しかし、一朝一夕に説得力のある文字は創れません。
そもそも言語は、ある日突然ぽっと生まれるわけではなく、長い歴史を経て文化や風土、時代ごとの価値観など様々なものに研磨されて、現状へと至ります。
“文字を創る”ということは、そういう文字のバックボーンまで合わせて“創る”ということです。
今回のミーティングは「文字の創作」と言いつつ、その前段階、つまり「まずは文字を知ろう」というコンセプトで進行しました。
“いつか”に備えて「発想のきっかけ」を作ることが目的ですね。
故に「入門編」です。
□内容
〇象形文字「甲骨文字」「ヒエログリフ」
・実際に古代の象形文字を読む。
・「甲骨文字→漢字」「ヒエログリフ→アルファベット」の変化について学ぶ。
・「表意文字」(漢字)と「表音文字」(ラテン文字、ひらがな etc)について知る。
・「ヒエログリフ」の表意性は歴史の中で徐々に消えたが、何故「甲骨文字~漢字」には残った のか。
・日本語は「表意文字+表音文字」のハイブリットという、世界から見ても珍しい言語。
「文字を知る」と言っても、その量は膨大です。
よって今回は、特に「象形文字」に注目しました。
理由は、言語の起源にはほぼ全て「象形文字」(ものの形をかたどって描くという発想)が存在すること、直感的な面白さと創作(特にファンタジー)との相性の良さ、そして私がQuizKnockさんの動画で「トンバ文字」(トンパ文字)を知って衝撃を受けたからです。

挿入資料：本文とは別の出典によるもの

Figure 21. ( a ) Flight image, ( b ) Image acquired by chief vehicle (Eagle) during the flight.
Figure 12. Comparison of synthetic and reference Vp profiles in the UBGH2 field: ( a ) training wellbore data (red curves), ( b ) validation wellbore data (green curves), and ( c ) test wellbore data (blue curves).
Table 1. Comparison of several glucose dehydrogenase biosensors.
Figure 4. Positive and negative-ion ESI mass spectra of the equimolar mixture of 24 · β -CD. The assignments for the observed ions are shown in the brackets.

トンバ文字は、中国雲南省北部に住むナシ族に伝わる象形文字で、世界で唯一の「生きた象形文字」とされています。
2003年、ユネスコが主催する世界記録遺産にも登録されました。
ということで、太古の象形文字に触れた後は、現在の象形文字に注目。
〇「トンバ文字」を知ろう
・中国雲南省に住むナシ族(人口約32万人)が使用する文字。
・世界で唯一現存している「生きた象形文字」と言われる。
・ナシ族の人が一般的に使うものではなく、儀式や経典に使用される宗教的文字。
・漢字の祖先である甲骨文字と、歴史的つながりはない。
・象形文字を中心に作られているが、指事文字、会意文字、形声文字もある。
☆実際に読んでみよう☆
・カルタ風のゲームを交えつつ、実際にトンバ文字を読んでみる。
・「経典」の一部も紹介。
さて、不思議に思った方もいるかもしれません。
「日本語の“山”や“日”も象形文字じゃね?」と。
当然、現役で使用されていますが、これらと「生きた象形文字」との違いは何でしょう。
確かに漢字の「山」や「日」も象形文字とされます。
しかし長い歴史の中で形が抽象化・定型化され、もはや「絵」ではなく「記号」として使われるようになりました。

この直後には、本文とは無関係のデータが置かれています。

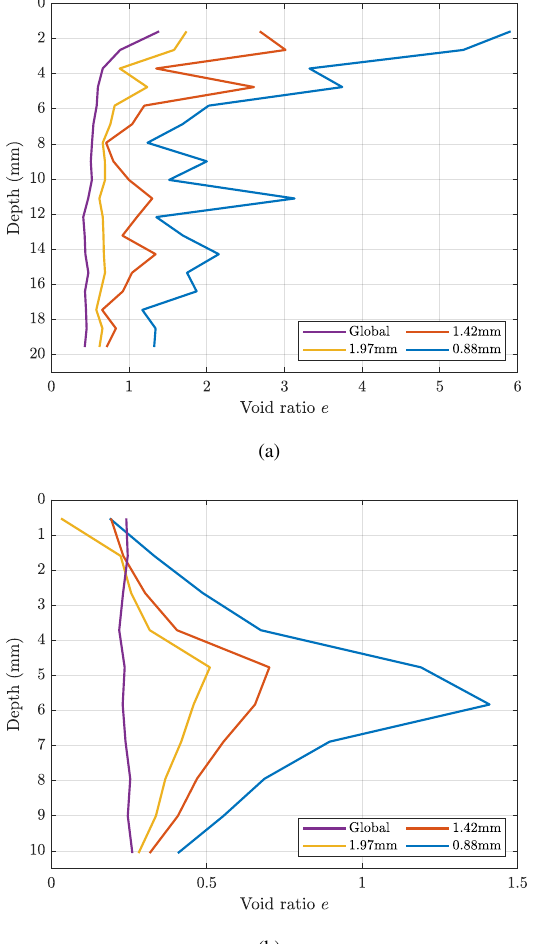
Figure 5. Normalised root volume ratio profile for coarse and fine glass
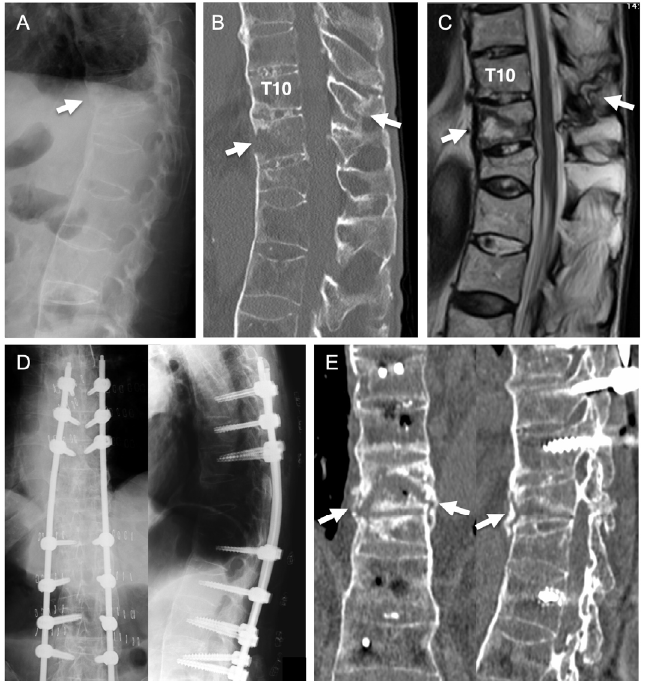
Figure 4. Illustrative case. Preoperative images showed spinal ankylosis and spinal fracture at the T10–11 levels (arrows in ( A – C )). PPS fixation with augmentation using HA granules was performed ( D ). Bone union at the fracture site was achieved at 12 months after surgery (arrows in ( E )).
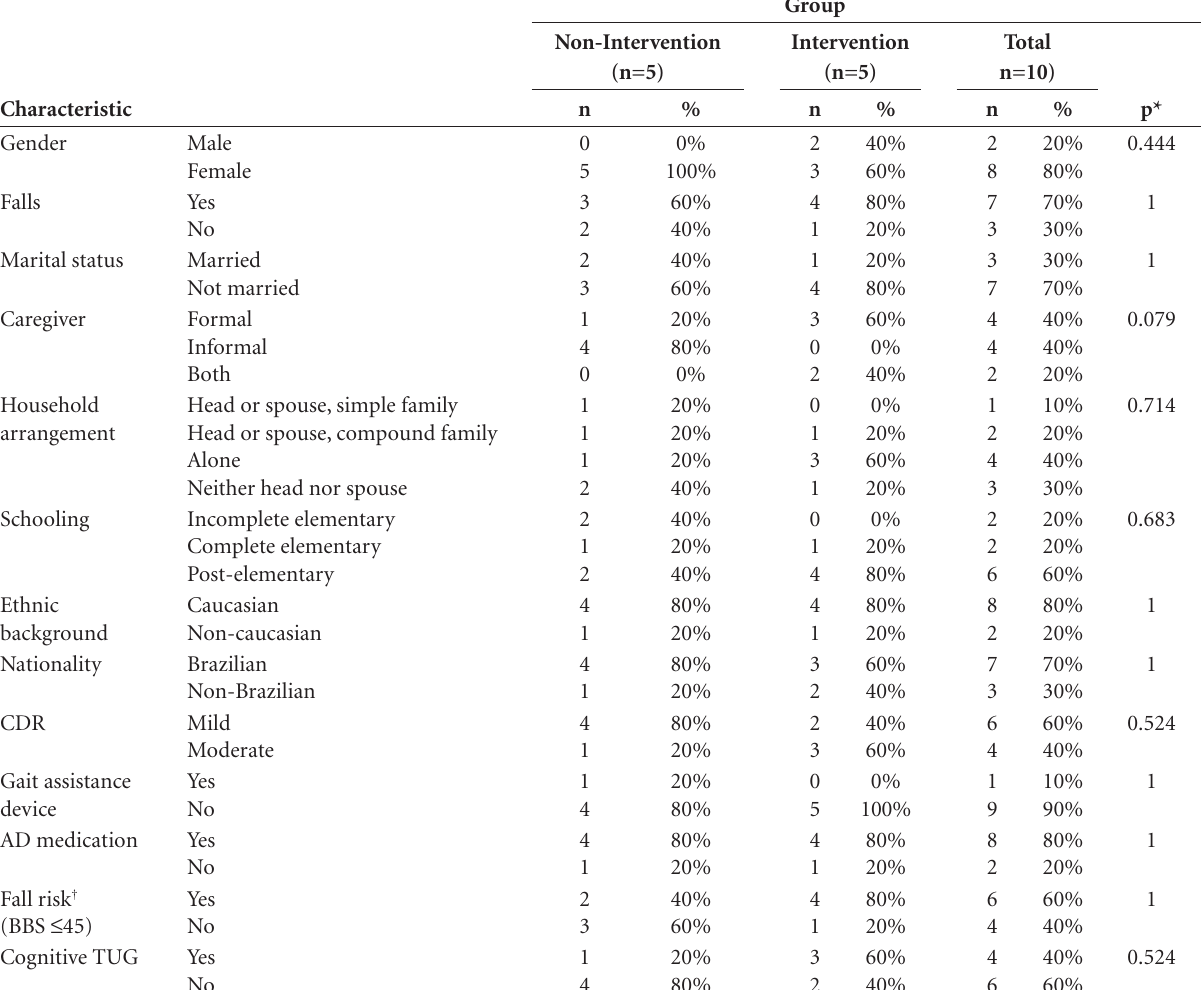
Table 1. Summary statistics of categorical variables for intervention and non-intervention groups at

つまり、象形的な起源をもつ表語文字であって「生きた象形文字」ではありません。
一方、トンバ文字は今でも「絵」としての象形性を保っています。
つまり、トンバ文字は「絵をそのまま文字として使い続けている」文字体系であり、漢字は「象形の末裔で、かつて絵だったものが、抽象化されて記号化した」文字体系となります。
ミーティングでは36種類のトンバ文字と経典の一部を読み、私達が認識する文字との発想の違いや、そこから推察できるナシ族の人々の文化について、私が事前学習で得た知識などを共有しました。
非常におもしろい刺激を受けたと思います。
※今回使用したトンバ文字はQuizKnockさんの動画、および、そこで紹介されていた黒沢直道教授のトークショーの動画で解説があったものを引用させて頂きました。
〇「文字の創作」に向けて
・「自然言語」「人工言語」「自然文字体系」「人工文字体系」について。
・ハングル文字、西夏文字、エスペラント語、プログラミング言語、エルフ語などに触れつつ。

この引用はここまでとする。